Had a bad trip on shrooms, felt like I was dying and lied in bed shaking, was kinda crazy for a month or 2 after. Severe anxiety. Had two amazing trips before that, not sure why it happened.

that sucks. id hate to go through a bad trip like that. Thats why i try not to smoke too much or any pot when i take that kind of stuff cause ik thats the main thing that would cause me to freak out when things got bad.

I totally recommend the mobile app Headspace

Whatever it is, the practice of meditation will only benefit anyway so I think it's undeniably valuable.

Even though I'm pretty scared I will still take L again but probably a smaller dose. Since then have had almost two breakthrough on DMT and I was okay. Fucking thrilling though

the best advice i can give as a user of psychedelics is not to fight it. if you ingest the substance you're in for the ride and you better accept it. as you're climbing up that first hill the worst thing you can do is panic. you're already strapped in, let yourself go. the harder you try to hold onto your limited view of "reality" and sobriety, the worse time you're gonna have. just let it take you

best post i've seen in Sup Forums in a long time

Look up ego death

Looking back I actually think I can pinpoint how it went wrong, but almost a year later I'm dea lung with issues that stem from it. Only positive is I can help friends if they start to have a bad time.

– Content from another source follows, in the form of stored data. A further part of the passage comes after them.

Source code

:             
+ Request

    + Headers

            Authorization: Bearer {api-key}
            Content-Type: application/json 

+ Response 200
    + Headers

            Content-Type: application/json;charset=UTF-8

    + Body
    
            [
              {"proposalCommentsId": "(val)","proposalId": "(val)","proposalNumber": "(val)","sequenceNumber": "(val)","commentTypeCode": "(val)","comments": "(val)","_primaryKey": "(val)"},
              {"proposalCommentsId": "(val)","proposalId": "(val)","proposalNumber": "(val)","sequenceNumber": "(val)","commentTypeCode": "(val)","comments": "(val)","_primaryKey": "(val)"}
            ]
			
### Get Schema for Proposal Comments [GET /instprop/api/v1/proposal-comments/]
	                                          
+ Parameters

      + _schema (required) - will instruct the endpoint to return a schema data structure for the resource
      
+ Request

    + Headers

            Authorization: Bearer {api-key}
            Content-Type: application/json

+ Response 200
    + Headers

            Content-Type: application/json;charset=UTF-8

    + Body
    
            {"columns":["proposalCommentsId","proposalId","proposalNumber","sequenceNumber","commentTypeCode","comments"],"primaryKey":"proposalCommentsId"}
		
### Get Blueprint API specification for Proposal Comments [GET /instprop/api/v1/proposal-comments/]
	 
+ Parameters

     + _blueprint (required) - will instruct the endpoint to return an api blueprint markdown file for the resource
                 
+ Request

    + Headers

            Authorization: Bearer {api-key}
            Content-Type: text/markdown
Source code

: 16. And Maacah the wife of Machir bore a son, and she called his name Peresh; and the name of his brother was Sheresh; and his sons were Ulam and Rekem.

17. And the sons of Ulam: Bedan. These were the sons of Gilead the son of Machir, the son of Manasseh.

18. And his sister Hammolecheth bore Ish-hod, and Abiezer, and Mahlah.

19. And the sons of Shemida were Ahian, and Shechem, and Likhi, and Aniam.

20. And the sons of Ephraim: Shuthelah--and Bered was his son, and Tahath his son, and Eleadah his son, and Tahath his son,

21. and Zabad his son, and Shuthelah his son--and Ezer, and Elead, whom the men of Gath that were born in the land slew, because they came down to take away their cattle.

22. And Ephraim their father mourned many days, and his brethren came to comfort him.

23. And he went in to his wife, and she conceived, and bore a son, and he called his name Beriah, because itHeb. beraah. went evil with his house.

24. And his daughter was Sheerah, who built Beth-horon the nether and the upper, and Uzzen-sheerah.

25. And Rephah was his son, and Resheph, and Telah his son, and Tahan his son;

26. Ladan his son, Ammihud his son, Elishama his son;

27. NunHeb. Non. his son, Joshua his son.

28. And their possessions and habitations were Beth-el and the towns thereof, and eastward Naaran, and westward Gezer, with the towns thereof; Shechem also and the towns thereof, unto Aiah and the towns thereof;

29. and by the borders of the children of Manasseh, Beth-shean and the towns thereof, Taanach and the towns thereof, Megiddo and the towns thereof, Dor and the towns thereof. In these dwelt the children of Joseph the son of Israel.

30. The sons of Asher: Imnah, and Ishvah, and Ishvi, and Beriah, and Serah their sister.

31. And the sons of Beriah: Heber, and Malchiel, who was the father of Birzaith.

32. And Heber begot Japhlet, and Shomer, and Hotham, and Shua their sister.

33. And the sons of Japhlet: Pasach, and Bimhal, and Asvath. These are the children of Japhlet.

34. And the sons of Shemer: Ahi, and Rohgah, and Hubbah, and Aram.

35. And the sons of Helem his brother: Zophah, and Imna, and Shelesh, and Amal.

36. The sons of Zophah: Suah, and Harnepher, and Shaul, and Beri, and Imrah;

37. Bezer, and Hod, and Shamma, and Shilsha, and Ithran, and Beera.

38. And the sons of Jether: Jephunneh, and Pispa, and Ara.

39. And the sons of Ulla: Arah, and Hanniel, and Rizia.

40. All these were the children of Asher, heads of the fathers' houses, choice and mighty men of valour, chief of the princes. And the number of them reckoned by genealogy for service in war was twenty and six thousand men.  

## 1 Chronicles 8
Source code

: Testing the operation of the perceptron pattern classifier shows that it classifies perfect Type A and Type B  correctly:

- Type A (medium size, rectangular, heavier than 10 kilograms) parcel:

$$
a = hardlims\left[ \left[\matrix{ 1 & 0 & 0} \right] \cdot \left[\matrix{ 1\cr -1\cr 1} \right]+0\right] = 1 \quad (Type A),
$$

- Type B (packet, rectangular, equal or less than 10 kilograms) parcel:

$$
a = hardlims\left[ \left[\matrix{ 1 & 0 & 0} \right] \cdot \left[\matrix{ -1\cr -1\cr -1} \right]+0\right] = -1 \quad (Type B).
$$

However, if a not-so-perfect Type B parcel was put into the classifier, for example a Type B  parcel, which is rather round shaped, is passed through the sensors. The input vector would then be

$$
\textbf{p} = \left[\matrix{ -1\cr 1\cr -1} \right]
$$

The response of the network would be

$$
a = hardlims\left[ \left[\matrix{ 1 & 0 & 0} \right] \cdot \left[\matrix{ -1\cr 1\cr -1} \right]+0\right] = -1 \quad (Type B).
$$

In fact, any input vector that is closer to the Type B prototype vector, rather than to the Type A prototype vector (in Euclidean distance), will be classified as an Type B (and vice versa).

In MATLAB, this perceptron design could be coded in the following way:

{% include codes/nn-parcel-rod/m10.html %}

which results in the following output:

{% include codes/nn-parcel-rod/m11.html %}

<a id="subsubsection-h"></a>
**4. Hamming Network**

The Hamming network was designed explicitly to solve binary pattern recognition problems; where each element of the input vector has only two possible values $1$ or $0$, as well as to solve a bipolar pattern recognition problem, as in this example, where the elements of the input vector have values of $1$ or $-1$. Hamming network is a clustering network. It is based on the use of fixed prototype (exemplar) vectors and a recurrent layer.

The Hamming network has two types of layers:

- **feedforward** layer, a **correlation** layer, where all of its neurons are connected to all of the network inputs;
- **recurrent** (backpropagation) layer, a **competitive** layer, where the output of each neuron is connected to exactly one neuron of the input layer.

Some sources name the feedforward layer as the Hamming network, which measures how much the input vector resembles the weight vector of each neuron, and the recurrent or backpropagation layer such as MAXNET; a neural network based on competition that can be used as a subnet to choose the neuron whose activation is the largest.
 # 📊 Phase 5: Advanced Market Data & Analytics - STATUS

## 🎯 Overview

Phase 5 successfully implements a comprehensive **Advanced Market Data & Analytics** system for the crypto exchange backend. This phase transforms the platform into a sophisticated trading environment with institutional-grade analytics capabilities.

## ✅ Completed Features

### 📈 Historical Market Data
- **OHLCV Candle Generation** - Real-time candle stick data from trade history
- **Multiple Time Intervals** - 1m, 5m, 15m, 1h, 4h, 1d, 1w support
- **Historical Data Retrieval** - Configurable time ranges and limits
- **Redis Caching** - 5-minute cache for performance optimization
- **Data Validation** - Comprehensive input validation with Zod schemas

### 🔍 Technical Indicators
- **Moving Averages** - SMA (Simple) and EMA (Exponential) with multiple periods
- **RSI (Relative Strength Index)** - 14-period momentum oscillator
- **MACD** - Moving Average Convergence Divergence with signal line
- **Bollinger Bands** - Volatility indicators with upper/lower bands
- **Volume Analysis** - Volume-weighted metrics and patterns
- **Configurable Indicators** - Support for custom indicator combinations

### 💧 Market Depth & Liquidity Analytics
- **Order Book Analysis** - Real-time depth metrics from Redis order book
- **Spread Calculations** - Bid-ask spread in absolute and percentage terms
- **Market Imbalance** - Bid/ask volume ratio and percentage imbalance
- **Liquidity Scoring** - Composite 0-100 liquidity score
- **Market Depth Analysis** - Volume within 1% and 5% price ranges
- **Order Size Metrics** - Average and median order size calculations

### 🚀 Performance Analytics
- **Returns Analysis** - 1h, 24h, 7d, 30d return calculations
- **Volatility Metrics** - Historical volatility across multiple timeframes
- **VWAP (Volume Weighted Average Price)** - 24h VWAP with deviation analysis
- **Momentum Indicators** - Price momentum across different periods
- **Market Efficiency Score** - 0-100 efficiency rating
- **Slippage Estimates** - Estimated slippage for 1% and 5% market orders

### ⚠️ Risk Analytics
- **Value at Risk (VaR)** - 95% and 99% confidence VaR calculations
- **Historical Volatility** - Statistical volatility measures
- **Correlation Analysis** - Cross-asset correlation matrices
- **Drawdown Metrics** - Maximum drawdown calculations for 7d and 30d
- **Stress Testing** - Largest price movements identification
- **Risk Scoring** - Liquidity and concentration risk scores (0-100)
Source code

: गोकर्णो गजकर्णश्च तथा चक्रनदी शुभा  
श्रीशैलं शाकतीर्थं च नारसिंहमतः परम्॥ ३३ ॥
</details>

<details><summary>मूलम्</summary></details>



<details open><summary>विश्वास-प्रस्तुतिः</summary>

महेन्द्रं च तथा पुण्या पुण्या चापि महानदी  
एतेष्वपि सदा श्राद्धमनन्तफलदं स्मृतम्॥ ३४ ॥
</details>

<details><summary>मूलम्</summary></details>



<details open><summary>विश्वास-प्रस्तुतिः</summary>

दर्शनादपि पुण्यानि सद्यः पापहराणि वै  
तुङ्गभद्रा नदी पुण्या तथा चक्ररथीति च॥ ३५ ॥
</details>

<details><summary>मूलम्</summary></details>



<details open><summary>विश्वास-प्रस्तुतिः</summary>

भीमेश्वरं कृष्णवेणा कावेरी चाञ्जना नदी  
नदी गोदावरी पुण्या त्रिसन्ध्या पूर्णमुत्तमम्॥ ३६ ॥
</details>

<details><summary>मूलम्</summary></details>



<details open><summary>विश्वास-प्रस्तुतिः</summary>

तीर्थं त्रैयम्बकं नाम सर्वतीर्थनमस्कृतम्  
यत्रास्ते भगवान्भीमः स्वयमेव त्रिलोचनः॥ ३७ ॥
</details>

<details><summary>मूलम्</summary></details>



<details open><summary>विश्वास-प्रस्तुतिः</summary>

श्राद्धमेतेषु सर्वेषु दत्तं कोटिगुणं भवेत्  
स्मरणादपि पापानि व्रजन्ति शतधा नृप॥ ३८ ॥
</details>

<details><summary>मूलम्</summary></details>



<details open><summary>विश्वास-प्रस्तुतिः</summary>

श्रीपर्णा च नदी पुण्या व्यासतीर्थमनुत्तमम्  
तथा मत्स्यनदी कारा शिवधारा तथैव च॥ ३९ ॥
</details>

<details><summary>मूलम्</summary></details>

from a fellow Sup Forumsrother who fried his brain on acid I just urge you to please stop messing with hallucinogens if you have had a few experiences already before you get to the state I am at but yes they are fucking fun and sometimes intense

What's your story?

Reality is an illusion, hallucinogens tend to shatter our existence and ask us questions that only matter. What is I?

ya m8 so lit
bob ross is so soothing too.
is it dumb to say i could taste colors on lsd

Hahaha Kids is pretty trippy. I can see why that would have freaked you out

>let go of that ego buddy

if you want to just chill out, take lower doses
the higher the dose, the more it dissolves ego

unwanted spiritual insights, maybe you aren't ready?

you went and had some bad analogues or what, rc's?

kek its about the dose actually on the blotter paper which can vary per seller.

Any DMT trip reports looking into trying it for the first time and would like to hear some ones experience on it.

I seriously think bad trips don't exist. Also a bad trip can improve your sense of wellbeing: collective-evolution.com/2016/09/10/having-a-bad-trip-on-shrooms-can-actually-improve-your-well-being/

You get a perspective of a really dark side while feeling really euphoric so there's surely some benefits. especially since you are in a state of mind where you can actually analyze what you are feeling deeply.

Bad trips are just anxiety. You're tripping, you can delve really deep into a lot of things in your mind and how you focus on things and so many other things that are going on. Your anxiety is heightened. Just DON'T feed anxiety when you're tripping. Work on it while you're tripping and it'll be the most therapeutic thing for ya.